#### Metin parçası ####

Her yemekte toz tadı
Kadın Haberleri —

Çadırda yaşayan depremzedeler / Hatay
- Çadırda aylardır yaşam mücadelesi verilmesine karşılık barınma, geçinme ve sağlık yardımı yapılmıyor. Zor koşullarda güvencesiz şartlarda kışı bekleyen kadınlar, “Artık yardım istemekten ve sorunlarımızı anlatmaktan çok yorulduk” diyor.
Binlerce insanın hayatını alt üst eden depremlerin üzerinden 7 ay geçti fakat açılan hiçbir yara sarılamadı. Hijyen yok, barınak yok, temiz su ve gıda yok, güvenlik yok. Hatay'ın Defne ilçesine bağlı Çekmece Mahallesi'nde kendi imkanlarıyla kurdukları çadırda yaşayan depremzede kadınlar, yaşadıkları sorunları MA’dan Dilan Akyol anlattı.
Tek bir yetkili uğramıyor
Hülya Yeşiloğlu, depremde zarar gören evinin yakınında kurduğu çadırda 6 kişi ile birlikte kalıyor. En çok dert yandığı konuların başında geçim sıkıntısı ve kendisine konteyner verilmemesi geliyor.
Kira yardımı alamadığı için geçimini sağlamaya çalışan Yeşiloğlu, "Kendi bulunduğumuz alana konteyner talebinde bulunduk fakat kimse bu talebimizi görmüyor. Çadırlarımız sıcaktan hep parçalanmış durumda. Kendi imkanlarımızla dikmeye çalışıyoruz. Eşimin ailesiyle birlikte toplam 20 kişiyiz. Sadece 1 tuvalet ve banyo var. Hepimiz bunu kullanmak zorunda kalıyoruz. Çoktandır temiz içme suyu gelmedi. Hiçbir hijyen ürününe ulaşamıyoruz. Çadırlar sinek ve böcek dolu, ilaç talebinde bulunduk kimse gelip ilaçlama yapmadı. Kış geliyor, çadırlar su alacak. Konteyner kent dışında kaldığım için son 3 ayda hiçbir yetkili buraya uğramadı” dedi.

####

Verilen görev A: Habere göre şu ifadelerin her biri doğru mu: (i) Hülya Yeşiloğlu çadırda 6 kişiyle birlikte kalıyor; (ii) Yeşiloğlu kira yardımı alıyor; (iii) depremlerin üzerinden 7 ay geçmiş? Her birine evet ya da hayır deyin ve kararı belirleyen sözleri haberden aynen alıntılayın.
Verilen görev B: Haberde "Çadırda yaşayan depremzedeler" sözlerinden "konteyner verilmemesi geliyor." sözlerine kadar uzanan bölümün tamamını, "Defne" yerine "Antakya" koyarak yeniden yazın.
Verilen görev C: Habere göre Yeşiloğlu, eşinin ailesiyle birlikte toplam kaç kişi olduklarını söylüyor?
Sonraki satırlar bu iş için gerekli değildir.

#### Veri kümesi alıntıları ####

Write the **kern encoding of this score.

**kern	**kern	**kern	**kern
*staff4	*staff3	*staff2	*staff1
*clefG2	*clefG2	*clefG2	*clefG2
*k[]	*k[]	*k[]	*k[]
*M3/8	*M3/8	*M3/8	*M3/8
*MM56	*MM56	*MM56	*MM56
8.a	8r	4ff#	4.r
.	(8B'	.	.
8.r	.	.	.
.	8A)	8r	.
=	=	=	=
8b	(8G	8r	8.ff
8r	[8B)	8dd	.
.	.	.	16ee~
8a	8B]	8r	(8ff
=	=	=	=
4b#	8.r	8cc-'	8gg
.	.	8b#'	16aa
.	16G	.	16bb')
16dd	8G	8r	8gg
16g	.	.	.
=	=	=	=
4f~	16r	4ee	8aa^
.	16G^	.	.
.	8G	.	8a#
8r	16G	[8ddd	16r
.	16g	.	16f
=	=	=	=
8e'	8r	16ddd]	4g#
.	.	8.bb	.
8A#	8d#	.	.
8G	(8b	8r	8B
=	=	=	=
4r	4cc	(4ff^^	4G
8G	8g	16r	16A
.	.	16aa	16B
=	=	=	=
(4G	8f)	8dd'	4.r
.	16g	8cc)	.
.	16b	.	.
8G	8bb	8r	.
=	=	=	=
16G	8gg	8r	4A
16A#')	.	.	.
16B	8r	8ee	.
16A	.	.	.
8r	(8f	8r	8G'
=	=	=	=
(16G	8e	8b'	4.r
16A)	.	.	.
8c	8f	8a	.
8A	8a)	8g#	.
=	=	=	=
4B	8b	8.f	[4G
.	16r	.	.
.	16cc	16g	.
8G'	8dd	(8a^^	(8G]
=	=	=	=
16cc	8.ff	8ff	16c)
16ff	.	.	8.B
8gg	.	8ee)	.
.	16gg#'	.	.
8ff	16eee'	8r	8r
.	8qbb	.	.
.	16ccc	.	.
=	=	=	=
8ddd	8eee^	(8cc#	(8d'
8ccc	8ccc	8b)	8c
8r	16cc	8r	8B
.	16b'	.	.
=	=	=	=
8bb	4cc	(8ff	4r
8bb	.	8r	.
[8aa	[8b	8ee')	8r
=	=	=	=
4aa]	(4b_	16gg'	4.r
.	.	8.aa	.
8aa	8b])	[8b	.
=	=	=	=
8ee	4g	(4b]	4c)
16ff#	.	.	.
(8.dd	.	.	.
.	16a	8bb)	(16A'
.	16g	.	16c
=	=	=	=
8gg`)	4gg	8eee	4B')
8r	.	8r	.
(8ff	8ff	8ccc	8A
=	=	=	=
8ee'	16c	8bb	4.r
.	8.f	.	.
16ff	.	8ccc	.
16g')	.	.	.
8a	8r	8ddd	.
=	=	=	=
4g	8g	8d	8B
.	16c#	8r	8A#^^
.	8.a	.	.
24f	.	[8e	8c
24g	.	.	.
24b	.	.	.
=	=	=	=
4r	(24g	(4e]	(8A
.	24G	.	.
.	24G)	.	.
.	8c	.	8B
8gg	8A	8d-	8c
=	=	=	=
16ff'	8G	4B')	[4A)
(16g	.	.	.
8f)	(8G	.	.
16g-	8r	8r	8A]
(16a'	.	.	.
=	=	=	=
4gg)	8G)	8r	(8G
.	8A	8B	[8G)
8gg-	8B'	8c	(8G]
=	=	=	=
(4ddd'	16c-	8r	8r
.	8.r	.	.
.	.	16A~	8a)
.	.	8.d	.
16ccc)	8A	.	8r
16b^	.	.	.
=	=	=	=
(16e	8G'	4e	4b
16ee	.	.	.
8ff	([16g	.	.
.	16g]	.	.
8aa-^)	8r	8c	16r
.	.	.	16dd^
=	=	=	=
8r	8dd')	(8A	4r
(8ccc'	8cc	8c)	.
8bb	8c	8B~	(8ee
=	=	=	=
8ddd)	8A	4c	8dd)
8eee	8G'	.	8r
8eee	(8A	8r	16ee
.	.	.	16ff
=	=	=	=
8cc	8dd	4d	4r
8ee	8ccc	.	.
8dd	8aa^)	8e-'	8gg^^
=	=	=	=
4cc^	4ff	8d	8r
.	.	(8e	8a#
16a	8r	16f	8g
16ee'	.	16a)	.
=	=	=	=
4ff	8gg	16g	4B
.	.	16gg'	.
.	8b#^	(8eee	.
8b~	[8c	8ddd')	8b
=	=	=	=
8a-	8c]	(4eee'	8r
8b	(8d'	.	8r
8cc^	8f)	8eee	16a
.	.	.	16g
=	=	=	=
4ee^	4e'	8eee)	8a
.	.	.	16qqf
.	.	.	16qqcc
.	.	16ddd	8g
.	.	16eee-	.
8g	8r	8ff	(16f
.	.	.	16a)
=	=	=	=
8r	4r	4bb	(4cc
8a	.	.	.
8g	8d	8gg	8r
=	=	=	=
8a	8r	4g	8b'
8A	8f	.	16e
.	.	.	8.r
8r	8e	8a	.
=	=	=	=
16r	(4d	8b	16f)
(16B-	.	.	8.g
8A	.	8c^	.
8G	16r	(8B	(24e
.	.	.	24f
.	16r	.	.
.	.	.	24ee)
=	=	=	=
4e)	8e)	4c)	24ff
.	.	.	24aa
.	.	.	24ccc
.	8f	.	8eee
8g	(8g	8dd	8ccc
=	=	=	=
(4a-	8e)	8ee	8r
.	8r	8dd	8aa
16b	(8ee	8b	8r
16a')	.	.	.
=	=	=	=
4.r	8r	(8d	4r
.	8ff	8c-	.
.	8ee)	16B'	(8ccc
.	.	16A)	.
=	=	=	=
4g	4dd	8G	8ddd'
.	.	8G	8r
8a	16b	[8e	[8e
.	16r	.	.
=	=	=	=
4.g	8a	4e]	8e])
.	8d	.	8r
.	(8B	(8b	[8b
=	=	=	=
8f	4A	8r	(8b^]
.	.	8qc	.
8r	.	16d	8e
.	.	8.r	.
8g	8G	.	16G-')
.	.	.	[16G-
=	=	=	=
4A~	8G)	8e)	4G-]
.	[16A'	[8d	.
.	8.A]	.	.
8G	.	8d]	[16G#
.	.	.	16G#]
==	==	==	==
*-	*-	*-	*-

####

Yanıt A:
(i) Evet: "evinin yakınında kurduğu çadırda 6 kişi ile birlikte kalıyor"
(ii) Hayır: "Kira yardımı alamadığı için"
(iii) Evet: "depremlerin üzerinden 7 ay geçti"

Yanıt B:
Çadırda yaşayan depremzedeler / Hatay
- Çadırda aylardır yaşam mücadelesi verilmesine karşılık barınma, geçinme ve sağlık yardımı yapılmıyor. Zor koşullarda güvencesiz şartlarda kışı bekleyen kadınlar, “Artık yardım istemekten ve sorunlarımızı anlatmaktan çok yorulduk” diyor.
Binlerce insanın hayatını alt üst eden depremlerin üzerinden 7 ay geçti fakat açılan hiçbir yara sarılamadı. Hijyen yok, barınak yok, temiz su ve gıda yok, güvenlik yok. Hatay'ın Antakya ilçesine bağlı Çekmece Mahallesi'nde kendi imkanlarıyla kurdukları çadırda yaşayan depremzede kadınlar, yaşadıkları sorunları MA’dan Dilan Akyol anlattı.
Tek bir yetkili uğramıyor
Hülya Yeşiloğlu, depremde zarar gören evinin yakınında kurduğu çadırda 6 kişi ile birlikte kalıyor. En çok dert yandığı konuların başında geçim sıkıntısı ve kendisine konteyner verilmemesi geliyor.

Yanıt C: 20 kişi.